The Shadow Scholar and the prevalence of cheating in tertiary education
Author and university lecturer Caron Dann wrote a really interesting commentary to my last post, on the booming and lucrative business of pseudonymously writing papers for desperate students.
As it is rather too long to fit in the comments box, and Caron is a writer I really respect, I take the liberty of copying it below:
I'm a university lecturer and I know this goes on. It's the reason we need to keep exams and they need to be worth a significant percentage of the unit's final mark (40% in the case of the unit I teach).
One young person I know said students can buy essays over the internet for as little as $30.

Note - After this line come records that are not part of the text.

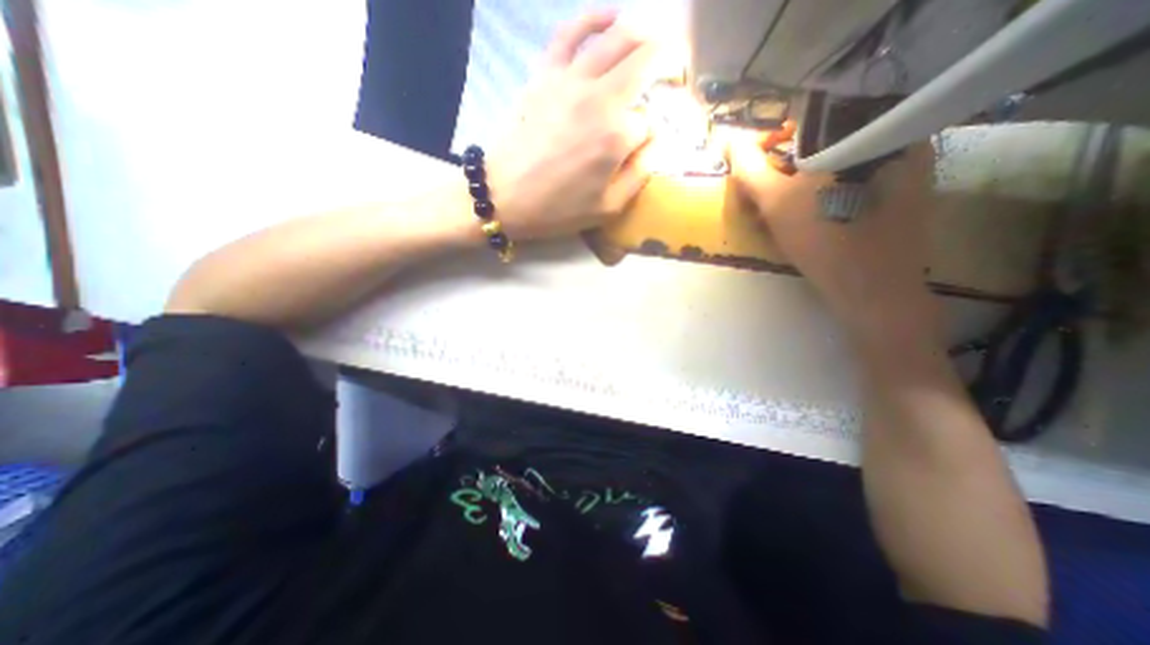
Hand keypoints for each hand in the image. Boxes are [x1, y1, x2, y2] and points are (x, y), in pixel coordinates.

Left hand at [486, 11, 656, 240]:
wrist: (503, 196)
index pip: (649, 123)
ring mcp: (571, 80)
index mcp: (616, 136)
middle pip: (645, 62)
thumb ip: (640, 174)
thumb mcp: (607, 208)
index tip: (646, 145)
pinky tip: (612, 17)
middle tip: (674, 73)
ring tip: (655, 42)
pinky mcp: (545, 73)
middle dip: (668, 63)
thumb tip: (657, 143)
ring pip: (618, 37)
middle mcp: (600, 98)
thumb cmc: (557, 209)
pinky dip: (595, 18)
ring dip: (645, 35)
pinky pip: (572, 32)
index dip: (652, 135)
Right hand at [732, 134, 937, 340]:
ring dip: (803, 177)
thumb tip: (729, 140)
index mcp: (865, 127)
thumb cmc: (822, 240)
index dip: (773, 136)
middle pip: (825, 137)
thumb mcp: (775, 202)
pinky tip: (811, 213)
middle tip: (766, 191)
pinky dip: (826, 188)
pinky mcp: (907, 186)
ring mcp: (906, 160)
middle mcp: (893, 133)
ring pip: (838, 158)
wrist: (873, 289)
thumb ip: (749, 168)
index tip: (755, 163)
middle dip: (787, 163)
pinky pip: (855, 174)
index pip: (810, 113)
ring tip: (783, 207)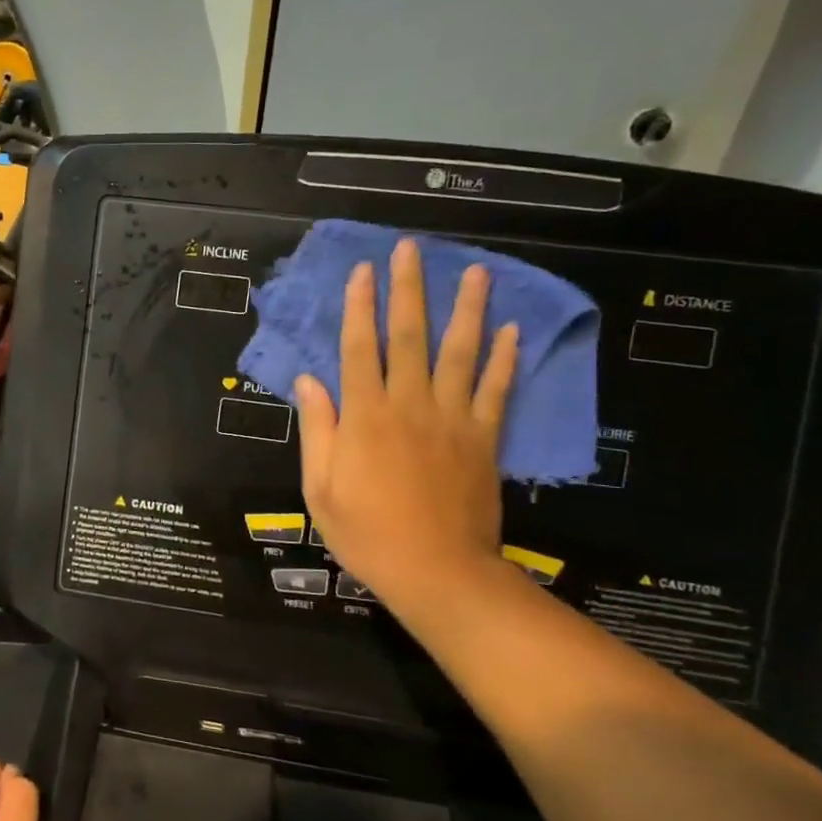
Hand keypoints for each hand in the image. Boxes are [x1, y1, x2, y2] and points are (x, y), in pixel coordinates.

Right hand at [296, 240, 520, 612]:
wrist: (436, 572)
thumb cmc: (367, 533)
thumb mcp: (320, 488)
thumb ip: (318, 429)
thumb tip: (310, 380)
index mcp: (365, 416)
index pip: (359, 348)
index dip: (360, 306)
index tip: (363, 270)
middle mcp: (409, 405)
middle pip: (409, 336)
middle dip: (409, 289)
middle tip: (412, 248)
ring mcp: (452, 420)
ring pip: (460, 353)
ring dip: (468, 309)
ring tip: (476, 272)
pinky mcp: (484, 439)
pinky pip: (496, 392)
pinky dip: (505, 360)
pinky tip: (512, 331)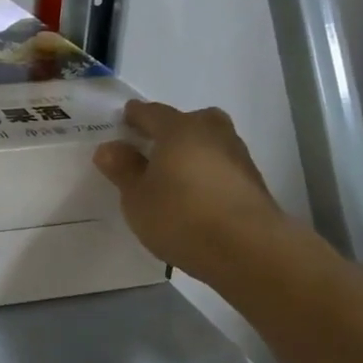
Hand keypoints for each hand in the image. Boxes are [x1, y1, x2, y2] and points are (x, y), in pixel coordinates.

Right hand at [93, 100, 295, 284]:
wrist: (247, 249)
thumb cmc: (181, 217)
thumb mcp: (137, 198)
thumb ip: (123, 170)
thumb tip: (109, 148)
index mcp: (179, 129)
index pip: (152, 113)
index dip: (135, 116)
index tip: (123, 121)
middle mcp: (212, 132)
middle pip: (188, 122)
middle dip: (170, 131)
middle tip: (152, 149)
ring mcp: (237, 155)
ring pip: (208, 143)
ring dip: (192, 152)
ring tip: (174, 176)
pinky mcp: (252, 181)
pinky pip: (221, 166)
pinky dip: (207, 173)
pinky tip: (197, 195)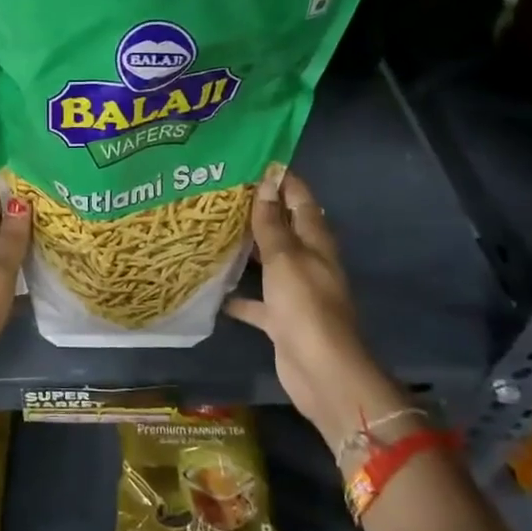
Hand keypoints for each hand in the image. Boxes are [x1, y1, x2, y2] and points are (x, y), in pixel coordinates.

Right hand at [224, 167, 393, 438]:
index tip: (254, 160)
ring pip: (268, 262)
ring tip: (211, 230)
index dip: (282, 179)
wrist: (320, 370)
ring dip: (246, 249)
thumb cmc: (305, 306)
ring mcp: (295, 292)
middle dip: (258, 211)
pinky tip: (212, 287)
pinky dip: (238, 294)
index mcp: (316, 242)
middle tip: (221, 193)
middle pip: (283, 228)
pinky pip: (256, 300)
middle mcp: (307, 262)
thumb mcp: (284, 258)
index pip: (300, 199)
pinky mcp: (281, 319)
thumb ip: (272, 224)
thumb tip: (267, 183)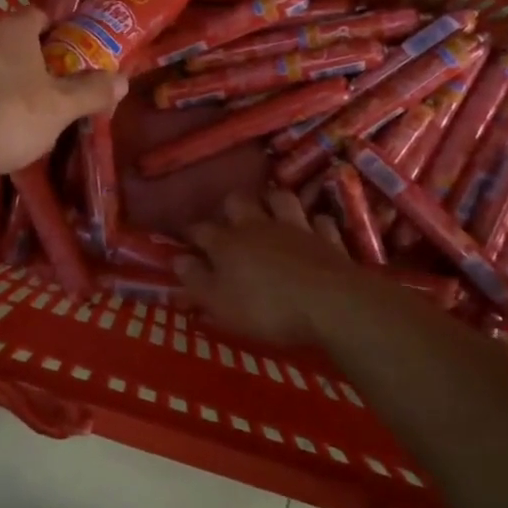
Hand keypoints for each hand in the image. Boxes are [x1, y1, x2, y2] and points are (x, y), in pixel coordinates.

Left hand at [0, 10, 123, 184]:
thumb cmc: (10, 117)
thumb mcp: (60, 108)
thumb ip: (92, 92)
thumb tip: (123, 79)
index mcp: (12, 30)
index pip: (38, 15)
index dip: (57, 32)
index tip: (70, 54)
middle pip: (10, 39)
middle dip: (30, 58)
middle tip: (50, 86)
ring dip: (2, 78)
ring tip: (20, 108)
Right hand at [178, 189, 358, 347]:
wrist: (331, 304)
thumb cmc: (266, 308)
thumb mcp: (219, 303)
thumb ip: (195, 280)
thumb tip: (176, 260)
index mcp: (226, 243)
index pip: (200, 230)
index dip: (190, 234)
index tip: (186, 242)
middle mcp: (257, 226)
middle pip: (238, 201)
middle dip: (230, 208)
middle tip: (230, 223)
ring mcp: (295, 227)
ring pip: (280, 199)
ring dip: (273, 203)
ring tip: (269, 213)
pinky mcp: (327, 237)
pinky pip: (318, 220)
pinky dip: (313, 223)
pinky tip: (312, 229)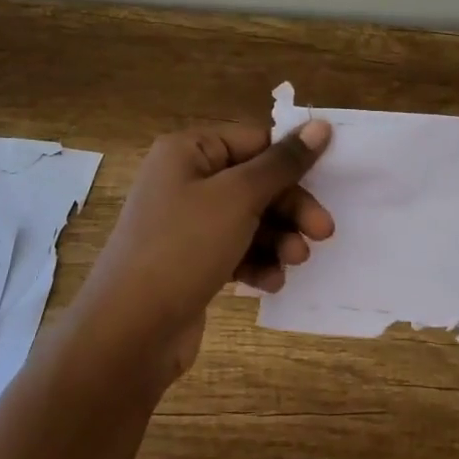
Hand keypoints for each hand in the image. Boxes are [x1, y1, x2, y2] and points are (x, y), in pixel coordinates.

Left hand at [71, 119, 333, 383]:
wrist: (128, 333)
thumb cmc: (183, 247)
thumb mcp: (239, 198)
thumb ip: (282, 163)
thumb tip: (320, 126)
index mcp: (188, 151)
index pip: (254, 140)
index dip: (291, 159)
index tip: (329, 179)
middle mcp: (185, 180)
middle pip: (255, 181)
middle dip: (290, 207)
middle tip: (324, 232)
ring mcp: (186, 223)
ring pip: (249, 218)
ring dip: (278, 238)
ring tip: (296, 261)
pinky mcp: (191, 261)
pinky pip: (235, 249)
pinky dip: (257, 262)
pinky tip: (270, 283)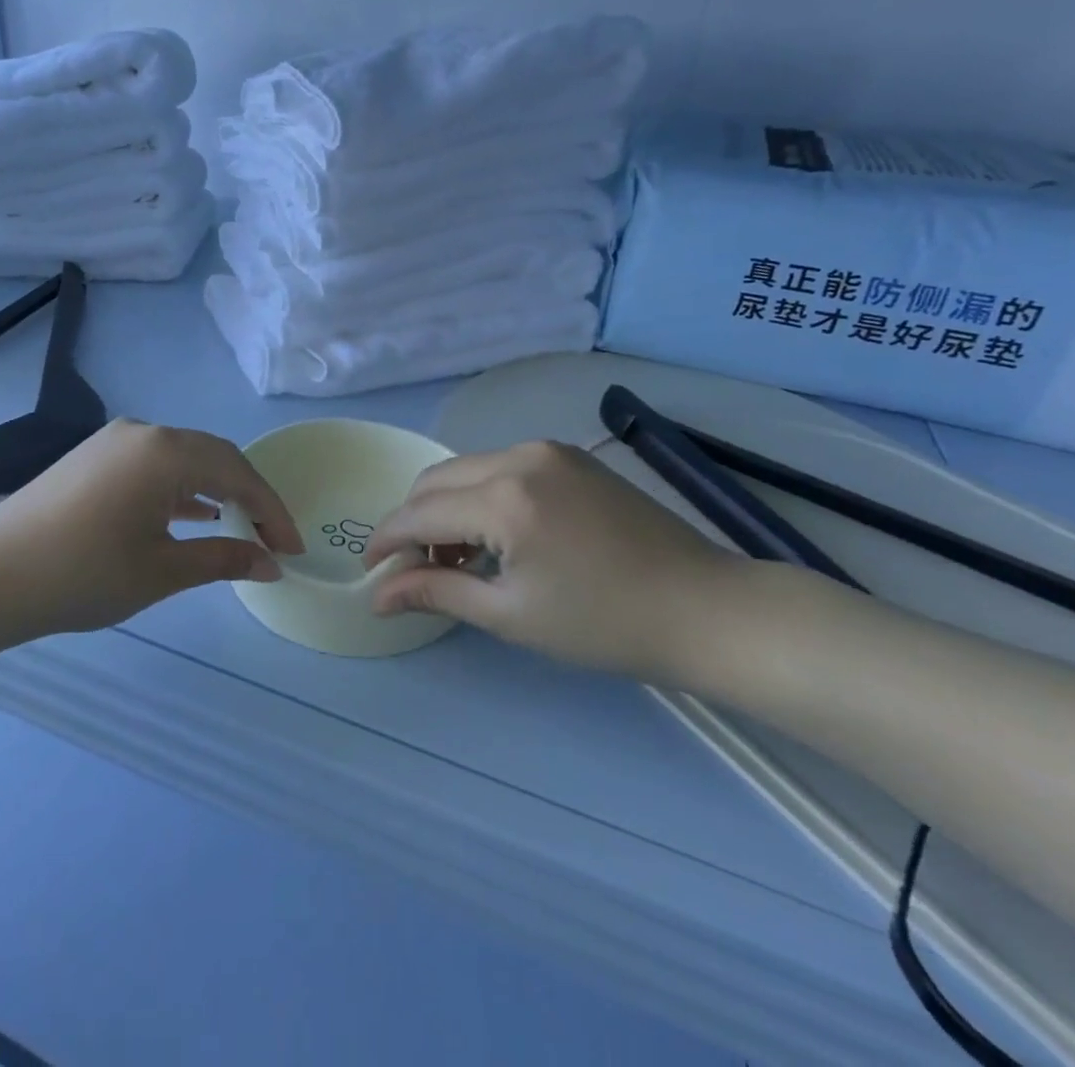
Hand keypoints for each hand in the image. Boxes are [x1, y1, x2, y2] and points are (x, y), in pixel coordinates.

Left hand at [0, 419, 303, 643]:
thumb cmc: (83, 575)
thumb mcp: (162, 571)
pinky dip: (180, 488)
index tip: (294, 548)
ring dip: (216, 490)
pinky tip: (193, 514)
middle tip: (272, 540)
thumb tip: (271, 563)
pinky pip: (153, 465)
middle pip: (214, 457)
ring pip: (184, 459)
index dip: (273, 511)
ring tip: (241, 527)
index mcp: (166, 451)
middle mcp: (144, 432)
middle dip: (249, 497)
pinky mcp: (93, 457)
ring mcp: (114, 441)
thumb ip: (223, 559)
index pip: (239, 473)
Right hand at [363, 441, 754, 681]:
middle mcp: (518, 457)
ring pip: (466, 470)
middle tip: (414, 569)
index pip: (419, 512)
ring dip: (446, 508)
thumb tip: (378, 596)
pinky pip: (500, 467)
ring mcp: (547, 451)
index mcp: (504, 499)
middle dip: (412, 521)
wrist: (705, 608)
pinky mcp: (568, 456)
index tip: (370, 571)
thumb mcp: (510, 615)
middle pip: (435, 480)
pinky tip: (495, 536)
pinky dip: (480, 496)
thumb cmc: (604, 623)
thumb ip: (436, 592)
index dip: (387, 540)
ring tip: (456, 558)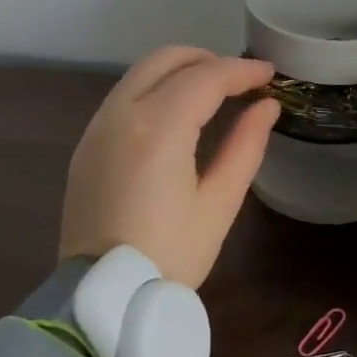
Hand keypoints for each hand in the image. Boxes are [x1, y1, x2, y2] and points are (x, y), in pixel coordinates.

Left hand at [58, 47, 279, 288]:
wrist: (103, 296)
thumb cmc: (170, 255)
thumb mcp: (219, 203)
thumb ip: (245, 146)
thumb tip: (266, 107)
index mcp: (158, 128)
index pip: (206, 78)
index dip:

There's another good way of evaluating students, and that's by presentation, during which they have to answer questions from other students and for which at least a part of the content has some personal element. Even if the material is plagiarised, they at least have to do preparation in order to present it to the class, thereby learning something.
I agree with Ed Dante about the desperation. It's unfair for incompetent students to be passed at first-year level - particularly if they are lazy, haven't the English skills or are just not up to it - because they then end up 'desperate' later on, having learned very little.
I also think schools don't prepare students for tertiary education. In Australia, at least half the high school graduates go directly on to tertiary learning, yet most haven't the faintest idea what it entails. Many - especially private school students - seem to have been coached a lot at school in narrow areas, for the sole reason of getting good marks in their leaving certificate so they can get in to the uni course of their choice. Meanwhile, they don't know the basics of their subject or even of academic writing or how to use a library catalogue. Many first years have no idea that cutting and pasting from the internet is plagiarism.
Meanwhile, classes keep getting bigger and bigger, since we made universities "businesses". Classes are so big that tertiary teachers often can't possibly learn the names of everyone. So the student becomes a nameless face among the masses and if she or he falls behind for any reason, they do indeed become desperate.